If The Nun’s Night was forthright, The Ear went even further, being explicitly set amongst the higher echelons of Czechoslovak power as its movers and shakers gather and gossip at a clearly important party – from which people’s absence is just as significant as their presence. This is doubly true if one of the absentees is the boss of the film’s protagonist Ludvík (Radoslav Brzobohatý), a notionally loyal senior party member who during the course of the film repeatedly has to question what “loyalty” actually means against a backdrop of unexplained arrests and mysterious disappearances.
Procházka’s dramatic masterstroke was to stage much of the film in the presumably grace-and-favour house that Ludvík shares with his wife Anna (Jirina Bohdalová), and to have as many thematic nods to Edward Albee’s Who’s Afraid of Virginia Woolf? as to the universe of Franz Kafka. The film starts partway through the narrative, as Ludvík and Anna return home from the party, tired, drunk, horny (in her case) and desperately worried (in his). Their bickering is compulsively convincing, not least because they’re approaching their plight from different angles (she’s angry, he’s terrified), and the way that they bond in marital solidarity over their discovery of a number of tiny microphones is oddly touching – this isn’t a spoiler: Anna assumes throughout that the house is riddled with bugs, and joshingly refers to “The Ear” very early on.

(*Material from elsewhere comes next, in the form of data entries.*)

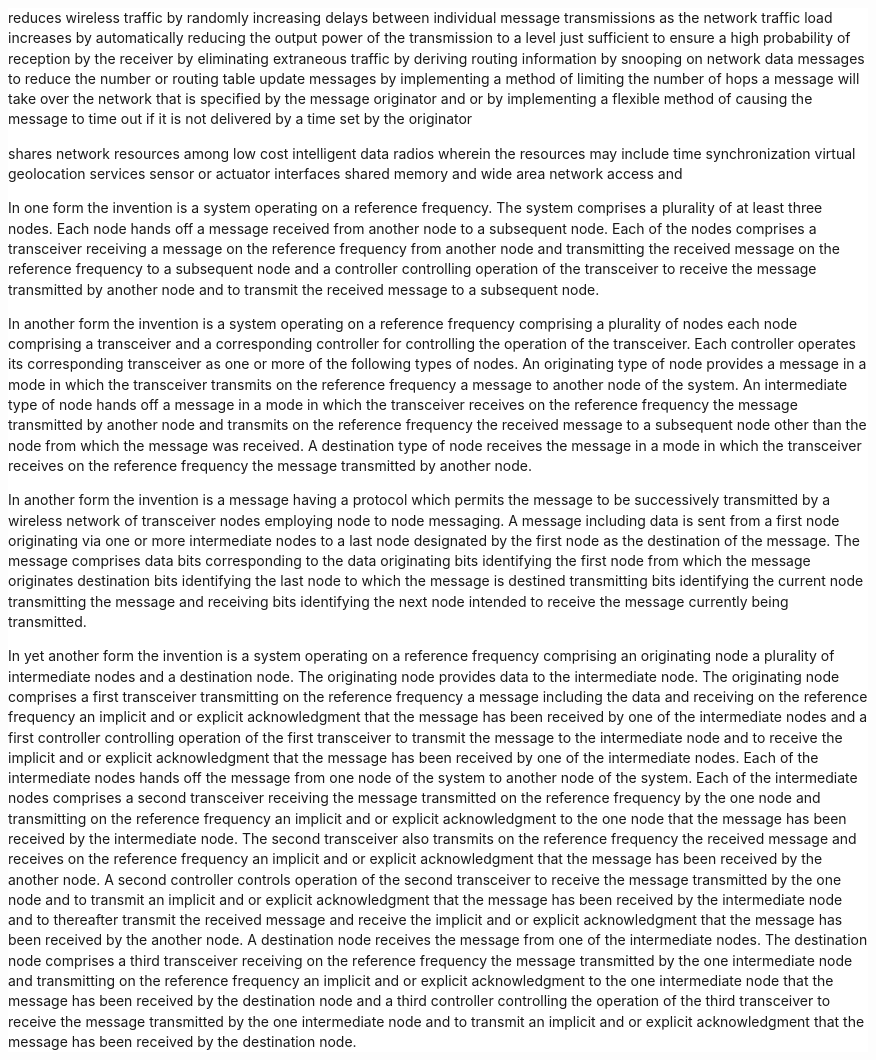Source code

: reduces wireless traffic by randomly increasing delays between individual message transmissions as the network traffic load increases by automatically reducing the output power of the transmission to a level just sufficient to ensure a high probability of reception by the receiver by eliminating extraneous traffic by deriving routing information by snooping on network data messages to reduce the number or routing table update messages by implementing a method of limiting the number of hops a message will take over the network that is specified by the message originator and or by implementing a flexible method of causing the message to time out if it is not delivered by a time set by the originator 

shares network resources among low cost intelligent data radios wherein the resources may include time synchronization virtual geolocation services sensor or actuator interfaces shared memory and wide area network access and

In one form the invention is a system operating on a reference frequency. The system comprises a plurality of at least three nodes. Each node hands off a message received from another node to a subsequent node. Each of the nodes comprises a transceiver receiving a message on the reference frequency from another node and transmitting the received message on the reference frequency to a subsequent node and a controller controlling operation of the transceiver to receive the message transmitted by another node and to transmit the received message to a subsequent node.

In another form the invention is a system operating on a reference frequency comprising a plurality of nodes each node comprising a transceiver and a corresponding controller for controlling the operation of the transceiver. Each controller operates its corresponding transceiver as one or more of the following types of nodes. An originating type of node provides a message in a mode in which the transceiver transmits on the reference frequency a message to another node of the system. An intermediate type of node hands off a message in a mode in which the transceiver receives on the reference frequency the message transmitted by another node and transmits on the reference frequency the received message to a subsequent node other than the node from which the message was received. A destination type of node receives the message in a mode in which the transceiver receives on the reference frequency the message transmitted by another node.

In another form the invention is a message having a protocol which permits the message to be successively transmitted by a wireless network of transceiver nodes employing node to node messaging. A message including data is sent from a first node originating via one or more intermediate nodes to a last node designated by the first node as the destination of the message. The message comprises data bits corresponding to the data originating bits identifying the first node from which the message originates destination bits identifying the last node to which the message is destined transmitting bits identifying the current node transmitting the message and receiving bits identifying the next node intended to receive the message currently being transmitted.

In yet another form the invention is a system operating on a reference frequency comprising an originating node a plurality of intermediate nodes and a destination node. The originating node provides data to the intermediate node. The originating node comprises a first transceiver transmitting on the reference frequency a message including the data and receiving on the reference frequency an implicit and or explicit acknowledgment that the message has been received by one of the intermediate nodes and a first controller controlling operation of the first transceiver to transmit the message to the intermediate node and to receive the implicit and or explicit acknowledgment that the message has been received by one of the intermediate nodes. Each of the intermediate nodes hands off the message from one node of the system to another node of the system. Each of the intermediate nodes comprises a second transceiver receiving the message transmitted on the reference frequency by the one node and transmitting on the reference frequency an implicit and or explicit acknowledgment to the one node that the message has been received by the intermediate node. The second transceiver also transmits on the reference frequency the received message and receives on the reference frequency an implicit and or explicit acknowledgment that the message has been received by the another node. A second controller controls operation of the second transceiver to receive the message transmitted by the one node and to transmit an implicit and or explicit acknowledgment that the message has been received by the intermediate node and to thereafter transmit the received message and receive the implicit and or explicit acknowledgment that the message has been received by the another node. A destination node receives the message from one of the intermediate nodes. The destination node comprises a third transceiver receiving on the reference frequency the message transmitted by the one intermediate node and transmitting on the reference frequency an implicit and or explicit acknowledgment to the one intermediate node that the message has been received by the destination node and a third controller controlling the operation of the third transceiver to receive the message transmitted by the one intermediate node and to transmit an implicit and or explicit acknowledgment that the message has been received by the destination node.
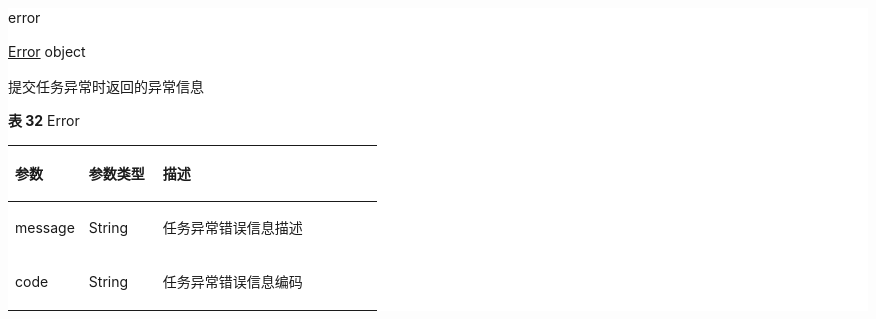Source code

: <tbody><tr id="row96207561815"><td class="cellrowborder" valign="top" width="20%" headers="mcps1.2.4.1.1 "><p id="p693119561089"><a name="p693119561089"></a><a name="p693119561089"></a>error</p>
</td>
<td class="cellrowborder" valign="top" width="20%" headers="mcps1.2.4.1.2 "><p id="p11931165612817"><a name="p11931165612817"></a><a name="p11931165612817"></a><a href="#response_Error">Error</a> object</p>
</td>
<td class="cellrowborder" valign="top" width="60%" headers="mcps1.2.4.1.3 "><p id="p993175611816"><a name="p993175611816"></a><a name="p993175611816"></a>提交任务异常时返回的异常信息</p>
</td>
</tr>
</tbody>
</table>

**表 32**  Error

<a name="table1862165620814"></a>
<table><thead align="left"><tr id="row862185616812"><th class="cellrowborder" valign="top" width="20%" id="mcps1.2.4.1.1"><p id="p139311756588"><a name="p139311756588"></a><a name="p139311756588"></a>参数</p>
</th>
<th class="cellrowborder" valign="top" width="20%" id="mcps1.2.4.1.2"><p id="p15931105613819"><a name="p15931105613819"></a><a name="p15931105613819"></a>参数类型</p>
</th>
<th class="cellrowborder" valign="top" width="60%" id="mcps1.2.4.1.3"><p id="p99314563819"><a name="p99314563819"></a><a name="p99314563819"></a>描述</p>
</th>
</tr>
</thead>
<tbody><tr id="row862155619816"><td class="cellrowborder" valign="top" width="20%" headers="mcps1.2.4.1.1 "><p id="p179311956187"><a name="p179311956187"></a><a name="p179311956187"></a>message</p>
</td>
<td class="cellrowborder" valign="top" width="20%" headers="mcps1.2.4.1.2 "><p id="p993114561286"><a name="p993114561286"></a><a name="p993114561286"></a>String</p>
</td>
<td class="cellrowborder" valign="top" width="60%" headers="mcps1.2.4.1.3 "><p id="p1393117563819"><a name="p1393117563819"></a><a name="p1393117563819"></a>任务异常错误信息描述</p>
</td>
</tr>
<tr id="row116211856589"><td class="cellrowborder" valign="top" width="20%" headers="mcps1.2.4.1.1 "><p id="p139319566817"><a name="p139319566817"></a><a name="p139319566817"></a>code</p>
</td>
<td class="cellrowborder" valign="top" width="20%" headers="mcps1.2.4.1.2 "><p id="p39311156781"><a name="p39311156781"></a><a name="p39311156781"></a>String</p>
</td>
<td class="cellrowborder" valign="top" width="60%" headers="mcps1.2.4.1.3 "><p id="p993110561788"><a name="p993110561788"></a><a name="p993110561788"></a>任务异常错误信息编码</p>
</td>
</tr>
</tbody>
</table>
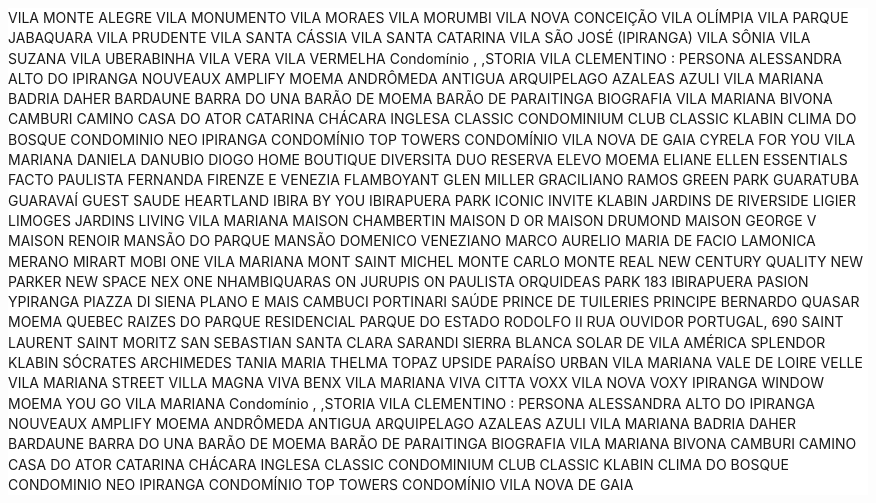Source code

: VILA MONTE ALEGRE
VILA MONUMENTO
VILA MORAES
VILA MORUMBI
VILA NOVA CONCEIÇÃO
VILA OLÍMPIA
VILA PARQUE JABAQUARA
VILA PRUDENTE
VILA SANTA CÁSSIA
VILA SANTA CATARINA
VILA SÃO JOSÉ (IPIRANGA)
VILA SÔNIA
VILA SUZANA
VILA UBERABINHA
VILA VERA
VILA VERMELHA
Condomínio , ,STORIA VILA CLEMENTINO : PERSONA ALESSANDRA ALTO DO IPIRANGA NOUVEAUX AMPLIFY MOEMA ANDRÔMEDA ANTIGUA ARQUIPELAGO AZALEAS AZULI VILA MARIANA BADRIA DAHER BARDAUNE BARRA DO UNA BARÃO DE MOEMA BARÃO DE PARAITINGA BIOGRAFIA VILA MARIANA BIVONA CAMBURI CAMINO CASA DO ATOR CATARINA CHÁCARA INGLESA CLASSIC CONDOMINIUM CLUB CLASSIC KLABIN CLIMA DO BOSQUE CONDOMINIO NEO IPIRANGA CONDOMÍNIO TOP TOWERS CONDOMÍNIO VILA NOVA DE GAIA CYRELA FOR YOU VILA MARIANA DANIELA DANUBIO DIOGO HOME BOUTIQUE DIVERSITA DUO RESERVA ELEVO MOEMA ELIANE ELLEN ESSENTIALS FACTO PAULISTA FERNANDA FIRENZE E VENEZIA FLAMBOYANT GLEN MILLER GRACILIANO RAMOS GREEN PARK GUARATUBA GUARAVAÍ GUEST SAUDE HEARTLAND IBIRA BY YOU IBIRAPUERA PARK ICONIC INVITE KLABIN JARDINS DE RIVERSIDE LIGIER LIMOGES JARDINS LIVING VILA MARIANA MAISON CHAMBERTIN MAISON D OR MAISON DRUMOND MAISON GEORGE V MAISON RENOIR MANSÃO DO PARQUE MANSÃO DOMENICO VENEZIANO MARCO AURELIO MARIA DE FACIO LAMONICA MERANO MIRART MOBI ONE VILA MARIANA MONT SAINT MICHEL MONTE CARLO MONTE REAL NEW CENTURY QUALITY NEW PARKER NEW SPACE NEX ONE NHAMBIQUARAS ON JURUPIS ON PAULISTA ORQUIDEAS PARK 183 IBIRAPUERA PASION YPIRANGA PIAZZA DI SIENA PLANO E MAIS CAMBUCI PORTINARI SAÚDE PRINCE DE TUILERIES PRINCIPE BERNARDO QUASAR MOEMA QUEBEC RAIZES DO PARQUE RESIDENCIAL PARQUE DO ESTADO RODOLFO II RUA OUVIDOR PORTUGAL, 690 SAINT LAURENT SAINT MORITZ SAN SEBASTIAN SANTA CLARA SARANDI SIERRA BLANCA SOLAR DE VILA AMÉRICA SPLENDOR KLABIN SÓCRATES ARCHIMEDES TANIA MARIA THELMA TOPAZ UPSIDE PARAÍSO URBAN VILA MARIANA VALE DE LOIRE VELLE VILA MARIANA STREET VILLA MAGNA VIVA BENX VILA MARIANA VIVA CITTA VOXX VILA NOVA VOXY IPIRANGA WINDOW MOEMA YOU GO VILA MARIANA
Condomínio
,
,STORIA VILA CLEMENTINO
: PERSONA
ALESSANDRA
ALTO DO IPIRANGA NOUVEAUX
AMPLIFY MOEMA
ANDRÔMEDA
ANTIGUA
ARQUIPELAGO
AZALEAS
AZULI VILA MARIANA
BADRIA DAHER
BARDAUNE
BARRA DO UNA
BARÃO DE MOEMA
BARÃO DE PARAITINGA
BIOGRAFIA VILA MARIANA
BIVONA
CAMBURI
CAMINO
CASA DO ATOR
CATARINA
CHÁCARA INGLESA
CLASSIC CONDOMINIUM CLUB
CLASSIC KLABIN
CLIMA DO BOSQUE
CONDOMINIO NEO IPIRANGA
CONDOMÍNIO TOP TOWERS
CONDOMÍNIO VILA NOVA DE GAIA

When the doorbell rings, have the men in suits that it heralds come to take Ludvík away, or do they merely hope to continue the party in a similarly congenial environment? Ostensibly the latter, but we’re never quite sure what their true motivations are. The film is riddled with similarly unsettling touches – why, if a power cut notionally extends for several blocks, does the next door house still have its lights on? Did the fact that Ludvík’s boss was Jewish inform his arrest? (Translation: is the non-Jewish Ludvík therefore safe?) Flashbacks to brief but potent encounters at the party pepper the central situation like unexpected gunfire (Miroslav Hájek, who cut many New Wave classics, is on frequently inspired form here). The Ear remains a brilliant analysis of how political power is maintained and enforced – and not just in a totalitarian situation. For instance, while the ministers purged in Boris Johnson’s notorious July 2019 reshuffle weren’t arrested and “disappeared”, one can have little doubt that the paranoia in those circles would have looked decidedly familiar to anyone who’d just watched this film.
Broadcast on Channel 4 in 1991, and then released on DVD in 2005, in both cases from a less than wonderful videotape source, The Ear has now been properly restored by the Czech National Film Archive and the new Second Run Blu-ray is a literal revelation. They’ve also added some excellent context-setting extras, including the thematically similar short film The Uninvited Guest (1969) which was also banned until 1990, but its creator Vlastimil Venclík didn’t have a reputation to fall back on and was effectively hounded out of the film industry altogether. Conversely, unlike many contemporaries, Kachyna carried on working (his filmography is both substantial and regularly spaced), but the fact that his next project was Jumping Over Puddles Again (1971), about the relationship between a young disabled boy and his horse, spoke volumes in itself.